Over the past few decades, nutrition thinking has evolved dramatically. We now know sugar, not dietary fat, makes you fat. We know you don't need to spend hours in the gym to build muscle.
Yet in other ways, some nutrition experts remain stuck in the dark ages. Here are seven still-prevalent fat loss myths we want to bury.
1. Slow and steady works best
To lose weight and keep it off successfully, some experts recommend doing it slowly. Yet one 18-month study found folks who lost fat quickly kept it off better and weren't as likely to rebound. That makes sense considering when your skinny jeans fit looser, you keep motivated and stay the course.
Safely lose fat quickly by making every meal a combo of lean, clean protein, healthy fats, non-starchy veggies, and slow-release high-fiber starches like quinoa.
2. Eat mini-meals
Every time you eat, you raise fat-storing insulin. Snacking, mini-meals, or whatever you call them crank up insulin and keep your fat-burning doors locked. Taking a food break between meals encourages your body to grab and burn those fat stores.
And be honest, you're probably not eating wild salmon or spinach for mini-meals. You're reaching for high-sugar impact snacks loaded with food intolerances and junk ingredients, leaving you hungry and craving more sugar. Do blood-sugar-steadying meals correctly every four to six hours and you'll almost never need to snack.
3. Everything in moderation
This gargantuan cliché refuses to die.
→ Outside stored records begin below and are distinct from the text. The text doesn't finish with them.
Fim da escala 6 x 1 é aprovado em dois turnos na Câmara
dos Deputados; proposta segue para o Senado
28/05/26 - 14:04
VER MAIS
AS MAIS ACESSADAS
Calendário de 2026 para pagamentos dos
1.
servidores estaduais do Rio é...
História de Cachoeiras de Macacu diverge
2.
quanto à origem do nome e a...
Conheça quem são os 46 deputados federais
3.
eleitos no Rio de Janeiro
Over time, moderation can stall fat loss. It gives you license to eat things you shouldn't eat.
Moderation creates a slippery slope, sets you up for cravings, creates or exacerbates food intolerances, and fails to account for the potential long-term damage certain foods can do. No "moderate" levels exist for ingredients like trans fats, artificial sweeteners, and high-fructose corn syrup.
4. Exercise more
Studies show you can't out-exercise a bad diet, but that doesn't stop gyms and fitness programs from promoting their 30-days-to-a-leaner-you agenda.
Clean up your diet first—go low-sugar impact, pull the processed crap, maybe address food intolerances—and then focus on exercise.
5. Agave or the new "healthy" sweetener
Call it organic, name it something pretty, put it in a healthy-looking package, but sugar is sugar is sugar. Artificial sweeteners are dangerous, and there's no way around it.
Coconut sugar might contain some nutrients, and might be one of the safer ways to satisfy your sweet tooth, but it still breaks down to glucose and fructose like table sugar. Agave, high in liver-wrecking fructose, might be the biggest scam, qualifying as "low-glycemic" but creating serious metabolic mayhem.